__DATASET RECORDS__
--- START ---

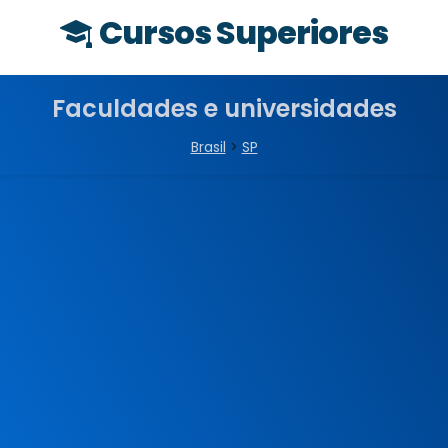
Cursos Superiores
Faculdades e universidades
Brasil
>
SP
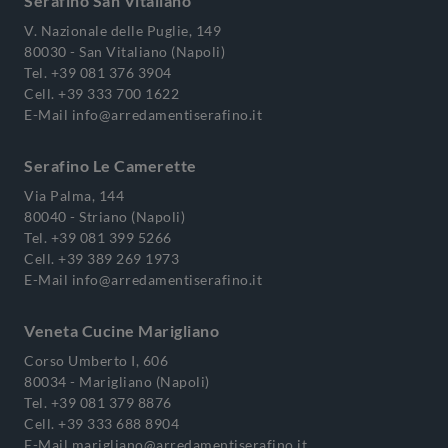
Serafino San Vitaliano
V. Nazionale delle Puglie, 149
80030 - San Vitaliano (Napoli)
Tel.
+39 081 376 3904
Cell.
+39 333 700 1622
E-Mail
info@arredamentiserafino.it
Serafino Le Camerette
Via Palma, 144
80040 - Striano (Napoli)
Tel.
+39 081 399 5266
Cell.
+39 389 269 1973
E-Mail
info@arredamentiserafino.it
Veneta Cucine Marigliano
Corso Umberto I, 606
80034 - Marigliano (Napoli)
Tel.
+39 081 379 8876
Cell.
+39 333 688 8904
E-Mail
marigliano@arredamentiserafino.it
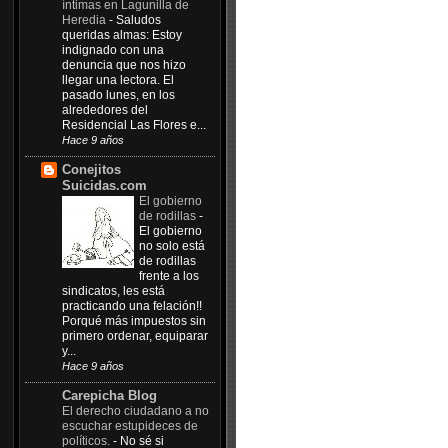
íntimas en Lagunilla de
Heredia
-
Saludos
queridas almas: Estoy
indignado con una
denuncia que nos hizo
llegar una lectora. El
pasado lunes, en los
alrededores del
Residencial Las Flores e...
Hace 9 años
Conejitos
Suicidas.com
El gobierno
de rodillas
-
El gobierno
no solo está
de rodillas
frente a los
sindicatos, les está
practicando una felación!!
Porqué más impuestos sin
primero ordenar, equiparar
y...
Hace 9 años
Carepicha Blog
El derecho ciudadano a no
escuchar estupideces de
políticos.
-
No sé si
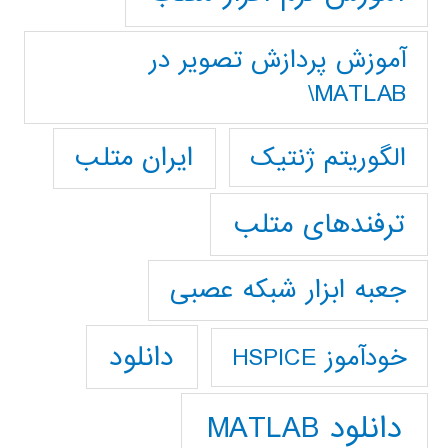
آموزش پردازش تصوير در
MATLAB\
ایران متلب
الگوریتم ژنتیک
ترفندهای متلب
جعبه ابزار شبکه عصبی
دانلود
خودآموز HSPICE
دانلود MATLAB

--- END ---
--- START ---

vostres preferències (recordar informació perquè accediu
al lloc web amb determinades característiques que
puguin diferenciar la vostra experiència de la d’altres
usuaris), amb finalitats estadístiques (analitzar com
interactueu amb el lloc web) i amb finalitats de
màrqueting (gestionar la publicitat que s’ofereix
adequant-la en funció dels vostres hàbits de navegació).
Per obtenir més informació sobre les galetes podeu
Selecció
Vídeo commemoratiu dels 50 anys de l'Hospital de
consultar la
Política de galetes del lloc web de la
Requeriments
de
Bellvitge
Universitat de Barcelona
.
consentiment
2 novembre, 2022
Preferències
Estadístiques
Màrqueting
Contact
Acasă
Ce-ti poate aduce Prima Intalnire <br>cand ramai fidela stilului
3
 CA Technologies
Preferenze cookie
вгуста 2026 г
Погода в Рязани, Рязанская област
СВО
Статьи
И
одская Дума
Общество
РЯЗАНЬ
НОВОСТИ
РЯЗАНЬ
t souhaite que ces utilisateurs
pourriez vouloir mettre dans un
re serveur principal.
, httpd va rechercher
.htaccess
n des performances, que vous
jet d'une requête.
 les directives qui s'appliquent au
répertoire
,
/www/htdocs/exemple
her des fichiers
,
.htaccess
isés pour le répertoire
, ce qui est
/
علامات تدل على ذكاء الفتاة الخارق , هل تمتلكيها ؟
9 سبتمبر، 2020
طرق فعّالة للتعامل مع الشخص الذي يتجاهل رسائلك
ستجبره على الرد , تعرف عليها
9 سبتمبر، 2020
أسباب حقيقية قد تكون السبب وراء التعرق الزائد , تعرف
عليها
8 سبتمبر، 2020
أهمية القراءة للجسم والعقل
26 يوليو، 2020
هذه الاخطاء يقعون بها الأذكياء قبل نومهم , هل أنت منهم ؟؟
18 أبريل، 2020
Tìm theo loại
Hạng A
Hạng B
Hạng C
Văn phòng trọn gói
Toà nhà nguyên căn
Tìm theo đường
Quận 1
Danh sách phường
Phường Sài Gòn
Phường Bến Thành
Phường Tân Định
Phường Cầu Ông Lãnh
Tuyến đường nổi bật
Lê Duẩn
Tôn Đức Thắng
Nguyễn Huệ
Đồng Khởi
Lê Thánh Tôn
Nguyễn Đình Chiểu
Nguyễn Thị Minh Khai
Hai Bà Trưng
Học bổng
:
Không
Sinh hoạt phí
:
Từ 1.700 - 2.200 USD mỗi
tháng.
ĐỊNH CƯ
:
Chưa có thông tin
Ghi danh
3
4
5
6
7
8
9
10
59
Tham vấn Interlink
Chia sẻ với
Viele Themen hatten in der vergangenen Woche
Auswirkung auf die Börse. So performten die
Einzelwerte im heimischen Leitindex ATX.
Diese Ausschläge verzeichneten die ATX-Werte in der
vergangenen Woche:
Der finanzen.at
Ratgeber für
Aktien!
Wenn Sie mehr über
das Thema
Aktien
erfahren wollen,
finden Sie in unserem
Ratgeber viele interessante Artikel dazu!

--- END ---
--- START ---

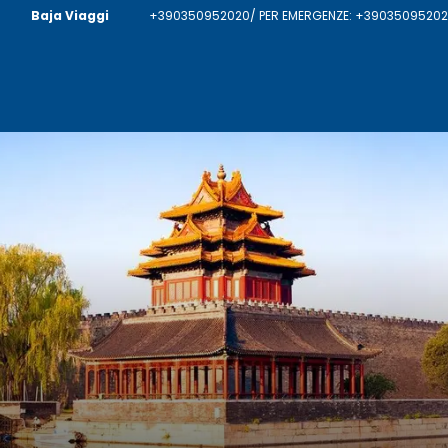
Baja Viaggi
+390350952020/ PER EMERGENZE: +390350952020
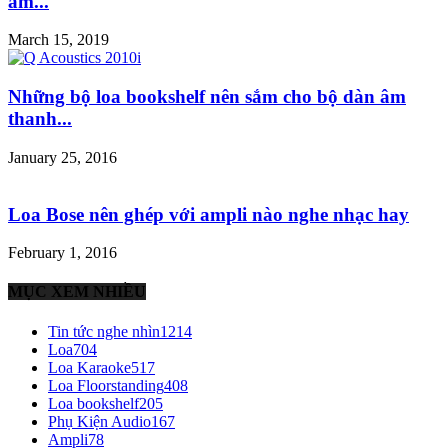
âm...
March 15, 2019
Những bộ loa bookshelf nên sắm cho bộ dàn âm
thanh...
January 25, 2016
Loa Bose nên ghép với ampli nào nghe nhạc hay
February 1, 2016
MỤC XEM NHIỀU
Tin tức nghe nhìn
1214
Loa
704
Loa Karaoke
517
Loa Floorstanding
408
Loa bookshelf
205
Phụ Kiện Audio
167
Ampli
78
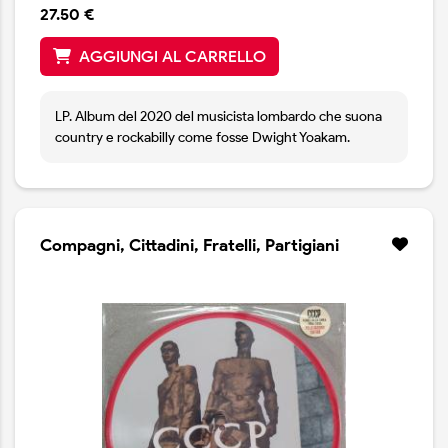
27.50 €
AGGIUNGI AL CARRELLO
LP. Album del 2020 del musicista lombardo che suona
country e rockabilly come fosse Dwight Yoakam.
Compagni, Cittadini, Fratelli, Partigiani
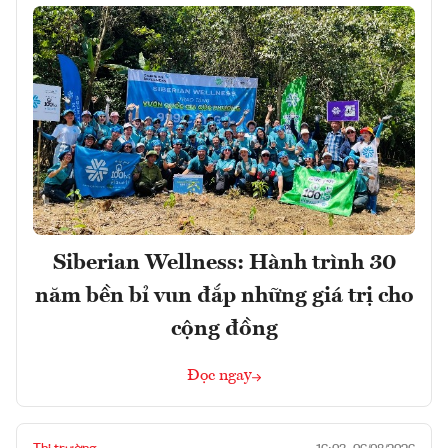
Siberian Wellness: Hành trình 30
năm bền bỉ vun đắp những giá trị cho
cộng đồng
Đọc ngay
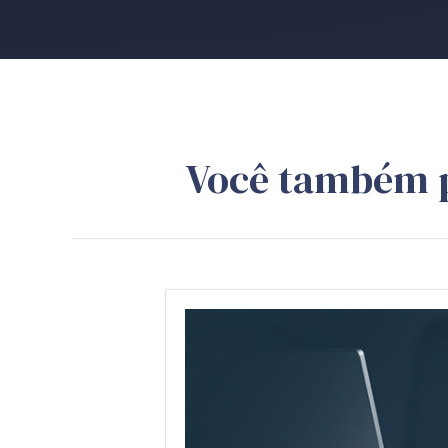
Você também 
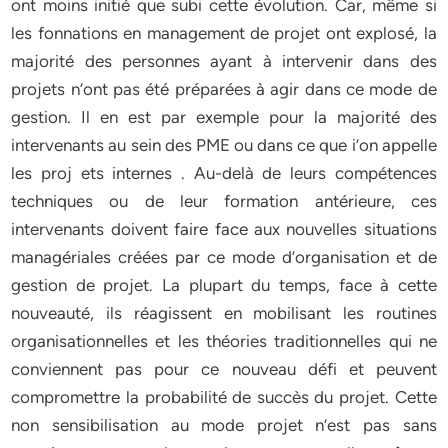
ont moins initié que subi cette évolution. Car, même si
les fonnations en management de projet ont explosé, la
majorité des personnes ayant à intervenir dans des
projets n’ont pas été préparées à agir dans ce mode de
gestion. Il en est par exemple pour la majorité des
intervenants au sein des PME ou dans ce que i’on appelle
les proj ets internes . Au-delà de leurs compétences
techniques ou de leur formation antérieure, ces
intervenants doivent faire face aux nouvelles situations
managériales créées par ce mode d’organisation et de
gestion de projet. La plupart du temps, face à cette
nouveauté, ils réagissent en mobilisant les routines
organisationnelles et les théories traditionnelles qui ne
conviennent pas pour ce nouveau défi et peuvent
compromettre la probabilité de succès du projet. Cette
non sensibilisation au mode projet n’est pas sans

--- END ---

Beginning with the line holding "Cursos Superiores" in the material above, restate word for word each line through the line holding "Corso Umberto I, 606", and exclude pictures.

Cursos Superiores
Faculdades e universidades
Brasil
>
SP
Serafino San Vitaliano
V. Nazionale delle Puglie, 149
80030 - San Vitaliano (Napoli)
Tel.
+39 081 376 3904
Cell.
+39 333 700 1622
E-Mail
info@arredamentiserafino.it
Serafino Le Camerette
Via Palma, 144
80040 - Striano (Napoli)
Tel.
+39 081 399 5266
Cell.
+39 389 269 1973
E-Mail
info@arredamentiserafino.it
Veneta Cucine Marigliano
Corso Umberto I, 606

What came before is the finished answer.